I start with the steak tartare (£9), a dish I love mostly for its joyous disregard for any health and safety regulations, and it is divinely divine. It comes in the shape of a mini-sandcastle, is studded with espelette peppers, but it’s the meat that does it: velvety, silky, exquisitely tenderised, subtly spiced but not over-played-with. It’s served with a fondant potato and fresh spicy tomato sauce in a shot glass, which I have to say wasn’t to my taste, being both overwatery and unnecessary. I do think such obviously stupendous and fresh ingredients should be allowed to talk for themselves.

Next, I have the cuttlefish and Welsh mussels, marinated with ginger, tomato, tamarillo, beetroot, hake cream and green apple (£9). Again, a little too much going on, with so many flavours competing you can’t tell what’s what, but the cuttlefish, which can, like squid, be rubbery, is anything but. It’s all soft and yielding, like the most heavenly melting ribbons. My friend Lisa has a piece of sirloin (£9) so fabulously rare it almost moos, yet served with caramelised sardines. Again, a lot going on, and unnecessarily complicated, but you can’t help admire the intricacy and imagination involved. It’s absolutely a kitchen that basically knows what it’s doing.

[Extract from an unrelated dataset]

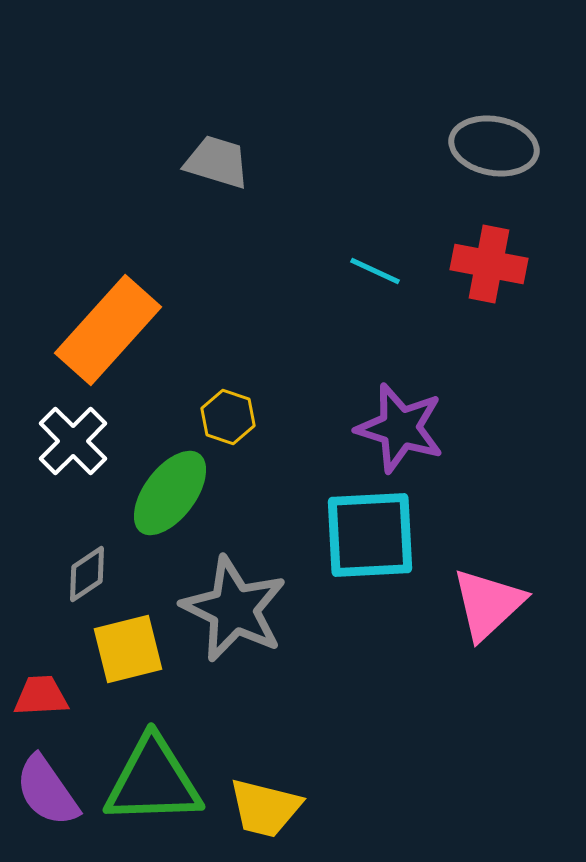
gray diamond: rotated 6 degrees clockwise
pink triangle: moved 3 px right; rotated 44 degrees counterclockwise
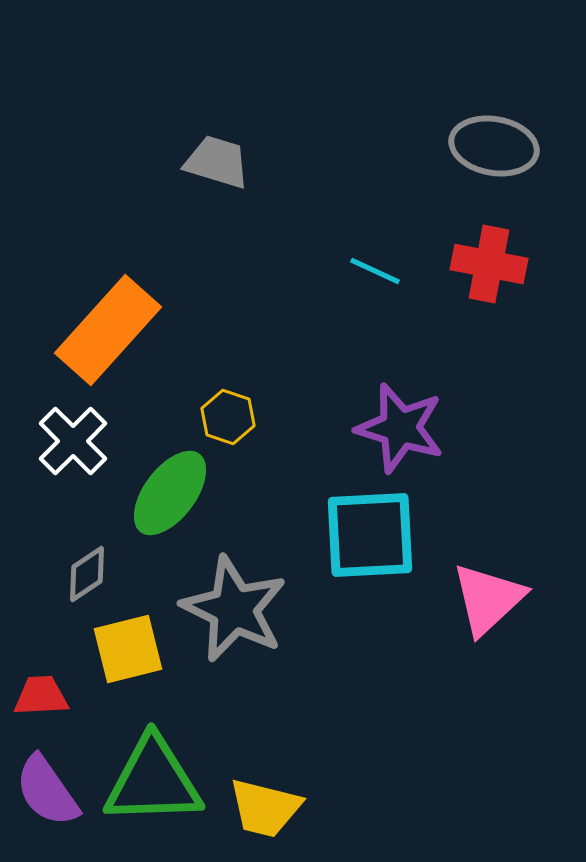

Lunch for three (with no wine) cost about £100, which I don’t think unreasonable. I imagine it will attract quite a few ladies who lunch, possibly coming more from the New Bond Street direction than the Oxford Circus one, even though spearing teenagers with poisoned umbrellas can work up quite an appetite. I should also add that the service is good without being creepy and I was never made to feel like the non-cool, un-Stellaish arse that I am. Now, that’s it for this week, as I am a very, very busy person with a lifestyle that requires scenting. I’m off to figure that out now. Toodle-pip!